Alpine bouwde sportcoupés met onderdelen en motoren van het Franse merk. In de jaren ’60 had Alpine al wat naam gemaakt met de A110, ooit de winnaar van de rally van Monte Carlo. In 1971 kwam z’n opvolger: de Alpine A310.
Meer show dan ‘go’
Het tweede model van Alpine straalde nog meer brutaliteit en stoere agressiviteit uit dan z’n voorganger. Een imposante voorkant, een forse bandenmaat en een bizar afgeknotte achterkant, met een lelijke achterspoiler.
Hij mocht er dan al zeer stoer uitzien, bij zijn lancering in 1971 beschikte de Alpine A310 (slechts) over de motor van de Renault 16, dwz een 1600cc met 125pk. Niet echt een krachtpatser.
Maar door z’n polyester carrosserie en compacte motor was de A310 een lichtgewicht, amper 830kg en slechts 1,15 m hoog. De bescheiden motor werd net voor de achteras gemonteerd, dat zorgde voor een goede wegligging maar ook voor een overdaad aan decibels in de cockpit. De sportievelingen vonden dat 2 grote pluspunten.
Eénmaal de moeilijke instap verricht, had de chauffeur een echt coupégevoel: een sportieve cockpit, 2+2 noodzitjes, en de lage zit in combinatie met het zeer aanwezige motorlawaai gaf volop sportieve rijsensaties.
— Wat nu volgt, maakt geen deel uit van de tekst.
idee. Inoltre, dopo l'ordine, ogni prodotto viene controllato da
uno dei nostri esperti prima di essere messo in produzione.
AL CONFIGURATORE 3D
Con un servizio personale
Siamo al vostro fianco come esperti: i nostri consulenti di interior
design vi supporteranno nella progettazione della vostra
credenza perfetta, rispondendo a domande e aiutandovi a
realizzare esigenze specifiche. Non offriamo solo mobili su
De A310 was echter vooral een showauto met bescheiden prestaties en evenmin een sportief palmares.
Eindelijk meer vermogen
Vanaf 1976 werd de A310 wat krachtiger: hij kreeg de V6 van 2600cc met 150 Pk (een motor uit de R20/30, Peugeot 604 of Volvo 260). Deze zette 980kg op de weegschaal en was al een beetje meer concurrent voor bvb een Porsche 924 of Mazda RX7.
“De A310 was echter vooral een showauto met bescheiden prestaties en evenmin een sportief palmares”In de artisanale werkplaats van Alpine werden de sportwagens met de hand gebouwd. Om één model afgewerkt te krijgen, waren er 130 werkuren nodig. Dus het hoeft niet te verwonderen dat er geen grote aantallen gebouwd werden: 11.616 exemplaren, tijdens een loopbaan van 13 jaar.
In 1985 verscheen de Alpine GTA. Deze oogde minder bruut, meer gestyled, en was voorzien van een krachtige turbomotor.
Er wordt al jaren gespeculeerd over een nieuwe sportieve Renault Alpine. Met de regelmaat van de klok verschijnen er schetsen of mogelijke prototypes. Maar tot op heden blijven de liefhebbers op hun honger zitten.